Implementation of Peer Review Into a Physical Medicine and Rehabilitation Program and Its Effect on Professionalism
PM & R: The Journal of Injury, Function, and Rehabilitation 2010 February; 2(2): 117-124
OBJECTIVE: To examine the effects of implementing a peer review evaluation system on residents' attitudes and perceptions of professionalism, a core competency of the Accreditation Council for Graduate Medical Education (ACGME), in a Physical Medicine and Rehabilitation (PM&R) program. DESIGN: Four classes of residents were divided prospectively into a control and an intervention group. All residents were asked to complete a survey regarding their attitudes and perceptions on both peer review and professionalism. Only 2 of these classes participated in a newly adopted peer review evaluation system, after which time all participants were again asked to fill out the surveys. SETTING: Residents were from a PM&R residency program at an urban tertiary care medical center. PARTICIPANTS: All residents who completed the entire survey preintervention and postintervention were included. METHODS: The intervention was the introduction of peer review into residents' evaluation assessments. All residents filled out a survey with questions relating to peer review and professionalism before and after this intervention.

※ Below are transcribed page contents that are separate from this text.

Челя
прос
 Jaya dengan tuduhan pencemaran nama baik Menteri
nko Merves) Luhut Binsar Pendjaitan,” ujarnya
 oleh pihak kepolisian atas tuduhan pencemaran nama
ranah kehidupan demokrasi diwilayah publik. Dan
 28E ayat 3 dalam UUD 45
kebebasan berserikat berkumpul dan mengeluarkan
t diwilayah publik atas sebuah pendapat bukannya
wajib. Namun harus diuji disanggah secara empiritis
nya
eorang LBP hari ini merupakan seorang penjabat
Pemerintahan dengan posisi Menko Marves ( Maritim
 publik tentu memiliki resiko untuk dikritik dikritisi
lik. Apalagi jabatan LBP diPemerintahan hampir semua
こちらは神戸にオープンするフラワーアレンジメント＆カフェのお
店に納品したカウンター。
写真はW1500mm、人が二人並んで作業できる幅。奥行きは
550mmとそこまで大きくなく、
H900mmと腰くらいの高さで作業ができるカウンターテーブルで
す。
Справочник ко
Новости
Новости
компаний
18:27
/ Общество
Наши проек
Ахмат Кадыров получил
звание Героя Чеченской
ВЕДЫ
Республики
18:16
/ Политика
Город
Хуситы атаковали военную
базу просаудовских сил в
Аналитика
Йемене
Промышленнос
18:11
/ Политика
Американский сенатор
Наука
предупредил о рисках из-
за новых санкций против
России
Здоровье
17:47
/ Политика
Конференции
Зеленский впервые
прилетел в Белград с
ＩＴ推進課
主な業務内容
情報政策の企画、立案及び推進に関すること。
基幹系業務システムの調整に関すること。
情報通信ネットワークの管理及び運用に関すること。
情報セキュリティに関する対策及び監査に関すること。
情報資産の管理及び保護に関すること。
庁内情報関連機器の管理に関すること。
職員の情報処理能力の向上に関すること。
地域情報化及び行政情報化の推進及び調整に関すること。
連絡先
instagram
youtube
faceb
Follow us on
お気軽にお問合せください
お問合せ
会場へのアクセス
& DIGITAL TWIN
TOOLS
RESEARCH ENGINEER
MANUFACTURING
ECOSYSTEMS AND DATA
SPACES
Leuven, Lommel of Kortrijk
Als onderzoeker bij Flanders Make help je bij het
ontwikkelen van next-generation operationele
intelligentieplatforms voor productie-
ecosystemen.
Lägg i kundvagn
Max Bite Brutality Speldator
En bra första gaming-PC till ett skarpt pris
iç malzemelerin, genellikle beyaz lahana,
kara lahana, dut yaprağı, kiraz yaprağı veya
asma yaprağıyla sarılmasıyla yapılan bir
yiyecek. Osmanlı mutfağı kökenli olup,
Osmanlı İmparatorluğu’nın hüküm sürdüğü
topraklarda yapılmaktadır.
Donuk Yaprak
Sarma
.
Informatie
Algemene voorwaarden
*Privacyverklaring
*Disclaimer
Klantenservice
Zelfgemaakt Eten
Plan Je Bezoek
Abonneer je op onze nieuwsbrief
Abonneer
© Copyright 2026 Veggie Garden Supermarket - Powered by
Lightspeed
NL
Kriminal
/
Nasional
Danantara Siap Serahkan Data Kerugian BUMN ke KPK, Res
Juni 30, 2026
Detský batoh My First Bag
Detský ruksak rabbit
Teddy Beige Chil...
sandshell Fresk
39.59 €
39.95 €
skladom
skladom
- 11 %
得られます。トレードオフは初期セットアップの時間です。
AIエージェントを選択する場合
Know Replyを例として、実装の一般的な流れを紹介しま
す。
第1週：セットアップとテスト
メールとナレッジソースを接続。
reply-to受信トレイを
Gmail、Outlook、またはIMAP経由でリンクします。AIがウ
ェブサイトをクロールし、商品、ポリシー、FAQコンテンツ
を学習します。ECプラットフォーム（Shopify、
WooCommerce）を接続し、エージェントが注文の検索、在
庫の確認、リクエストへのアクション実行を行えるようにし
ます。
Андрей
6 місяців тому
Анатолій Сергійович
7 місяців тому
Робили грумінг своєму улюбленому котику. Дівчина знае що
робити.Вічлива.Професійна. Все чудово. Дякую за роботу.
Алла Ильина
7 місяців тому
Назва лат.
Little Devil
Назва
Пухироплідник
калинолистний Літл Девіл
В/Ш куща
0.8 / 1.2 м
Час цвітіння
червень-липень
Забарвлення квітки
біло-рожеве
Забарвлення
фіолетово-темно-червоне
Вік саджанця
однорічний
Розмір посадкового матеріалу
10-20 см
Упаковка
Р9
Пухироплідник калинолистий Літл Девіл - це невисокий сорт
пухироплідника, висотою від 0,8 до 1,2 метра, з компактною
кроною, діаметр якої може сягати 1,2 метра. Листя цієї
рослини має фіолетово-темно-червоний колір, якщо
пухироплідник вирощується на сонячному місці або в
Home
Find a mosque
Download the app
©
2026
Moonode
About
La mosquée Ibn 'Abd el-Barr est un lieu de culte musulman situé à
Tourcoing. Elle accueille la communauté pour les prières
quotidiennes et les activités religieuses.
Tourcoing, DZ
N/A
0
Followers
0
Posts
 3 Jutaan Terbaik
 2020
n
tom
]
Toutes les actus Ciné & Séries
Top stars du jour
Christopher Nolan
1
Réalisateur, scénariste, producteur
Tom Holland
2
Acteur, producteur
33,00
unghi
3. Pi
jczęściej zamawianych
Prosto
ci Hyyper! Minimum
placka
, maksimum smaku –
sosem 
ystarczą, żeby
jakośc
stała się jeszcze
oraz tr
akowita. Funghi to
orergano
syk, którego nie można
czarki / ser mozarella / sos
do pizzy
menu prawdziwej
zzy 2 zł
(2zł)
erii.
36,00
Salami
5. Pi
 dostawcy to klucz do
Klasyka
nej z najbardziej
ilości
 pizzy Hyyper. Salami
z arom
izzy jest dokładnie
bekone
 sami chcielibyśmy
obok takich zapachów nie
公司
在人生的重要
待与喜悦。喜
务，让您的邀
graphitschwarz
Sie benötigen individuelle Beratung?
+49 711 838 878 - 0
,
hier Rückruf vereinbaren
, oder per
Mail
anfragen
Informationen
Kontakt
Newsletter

MAIN OUTCOME MEASUREMENTS: Outcomes include understanding how residents perceive various attributes of professionalism, peer review, and the interconnection of the 2. RESULTS: Data analysis using SPSS was performed using survey scores for 46 residents preintroduction and postintroduction of a peer review evaluation system. Analysis revealed that residents who participated in the peer review process were more likely to agree that certain aspects of daily patient care, behaviors, and concepts were components of professionalism. However, they continued to believe that residents are ultimately not responsible for their colleagues' professionalism and that peer review might be harmful to a residency program. CONCLUSION: This study introduces an interesting dichotomy. Peer review clearly influences resident outlook on professionalism and yet there is a high suspicion regarding its implementation. If appropriately implemented, peer review may be a potent method of enhancing the education of this ACGME requirement.